Repair BDC pipeline runs with forceRefresh=False - Githubissues

amosproj / amos2023ws06-sales-lead-qualifier

MIT License

4 stars 0 forks source link

Repair BDC pipeline runs with forceRefresh=False #235

Closed Tims777 closed 9 months ago

Tims777 commented 10 months ago

When running the pipeline run_all_steps.json (but with forceRefresh set to false everywhere), several errors happen in the different steps. These need to be fixed or the affected pipeline steps should be taken out.

List of errors

Ordered by severity

at the end of regional atlas step: | ERROR | pipeline.py:57 | Step Regional_Atlas failed! Columns must be same length as key
all the time in GPT and insights enhancer steps: | ERROR | s3_repository.py:212 | Error loading review from S3 with id ChIJkdTnnsMzs1IRlCF2m6bKYsU. Error: An error occurred (NoSuchKey) when calling the GetObject operation: The specified key does not exist. (might indicate a problem with the Google step)
address scraping hangs: Getting addresses from custom domains...: 47%|████████████████████████▏ | 241/518 [17:00<19:32, 4.23s/it]

Note

The current pipeline run_all_steps.json should be changed to have forceRefresh: false set everywhere. The current configuration can optionally be copied to a new pipeline config force_refresh_all_steps.json.

Acceptance Criteria

It is possible to run the run_all_steps.json with forceRefresh set to false everywhere
- All steps complete successfully (i.e. their output will appear in the enriched.csv file)
- If steps cannot be repaired easily, they should be excluded from the pipeline and the problem should be documented

luccalb commented 10 months ago

The issue with regionalatlas seems to be related to the hashtables, as the error only occurs when running the first time (without any hashtables)

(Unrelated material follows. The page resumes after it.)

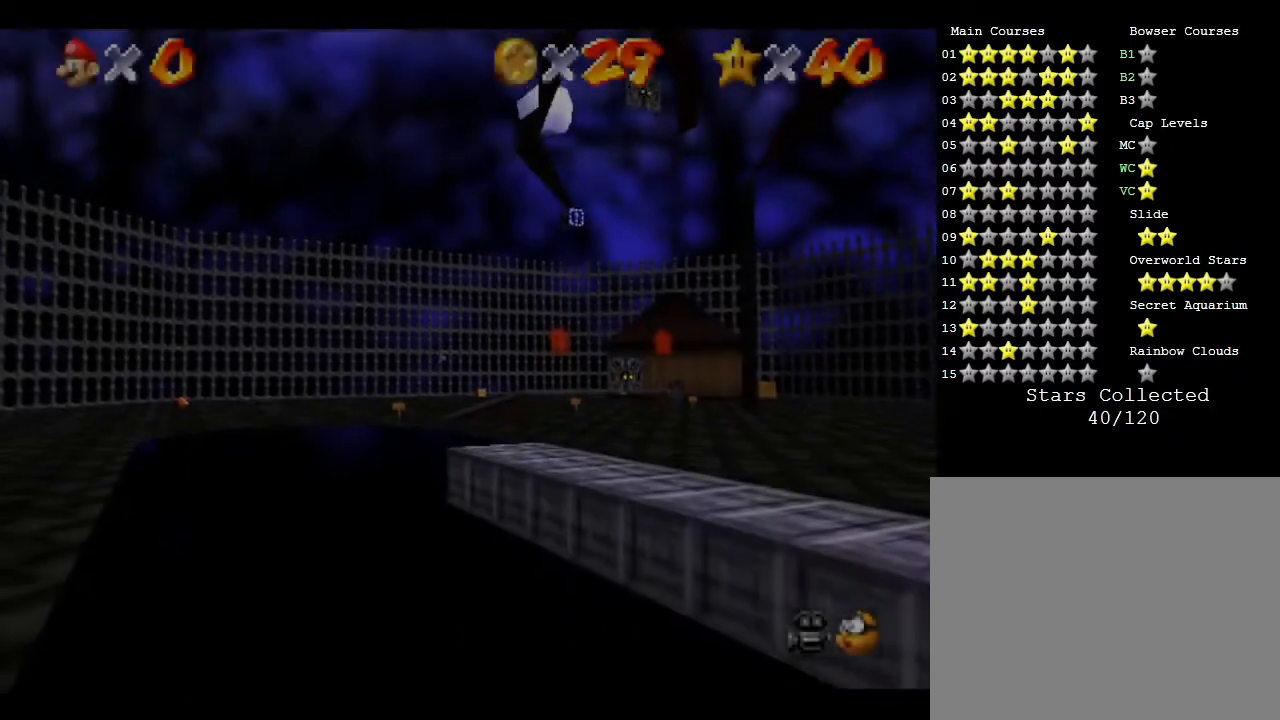
{"buttons": [], "left_stick": "center", "events": []}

luccalb commented 10 months ago

The address scraping step was a very early experiment and is not "production ready". It was never meant to end up in the final pipeline, as we get the address from google. I'll creat a special demo pipeline config for the BDC.

luccalb commented 10 months ago

The GPT Errors look worse than they are. It just means that the data was not present in the cache files. I adjusted the error logging.

Tims777 commented 10 months ago

The GPT Errors look worse than they are. It just means that the data was not present in the cache files. I adjusted the error logging.

Good to know. However, the error message is still appearing:

Running sentiment analysis on reviews:  78%|████████████████████████████████████████████████████████████                 | 928/1190
[04:11<02:55,  1.49it/s]2024-02-05 22:20:13,197 |    ERROR | s3_repository.py:212 | Error loading review from S3 with id ChIJFzDNMdC_xkcRmSfqst9o1g8.
Error: An error occurred (NoSuchKey) when calling the GetObject operation: The specified key does not exist.

luccalb commented 10 months ago

The GPT Errors look worse than they are. It just means that the data was not present in the cache files. I adjusted the error logging.

Good to know. However, the error message is still appearing:

Running sentiment analysis on reviews:  78%|████████████████████████████████████████████████████████████                 | 928/1190
[04:11<02:55,  1.49it/s]2024-02-05 22:20:13,197 |    ERROR | s3_repository.py:212 | Error loading review from S3 with id ChIJFzDNMdC_xkcRmSfqst9o1g8.
Error: An error occurred (NoSuchKey) when calling the GetObject operation: The specified key does not exist.

This seems to be S3 specific, I'll check again.

luccalb commented 10 months ago

The GPT Errors look worse than they are. It just means that the data was not present in the cache files. I adjusted the error logging.

Good to know. However, the error message is still appearing:
Running sentiment analysis on reviews:  78%|████████████████████████████████████████████████████████████                 | 928/1190
[04:11<02:55,  1.49it/s]2024-02-05 22:20:13,197 |    ERROR | s3_repository.py:212 | Error loading review from S3 with id ChIJFzDNMdC_xkcRmSfqst9o1g8.
Error: An error occurred (NoSuchKey) when calling the GetObject operation: The specified key does not exist.
This seems to be S3 specific, I'll check again.

It's just ungraceful error handling, when a google place has no reviews, we don't save any to S3. The sentiment analyzer just assumes where the review file should be but cant find it. The sentiment score will be None in that case.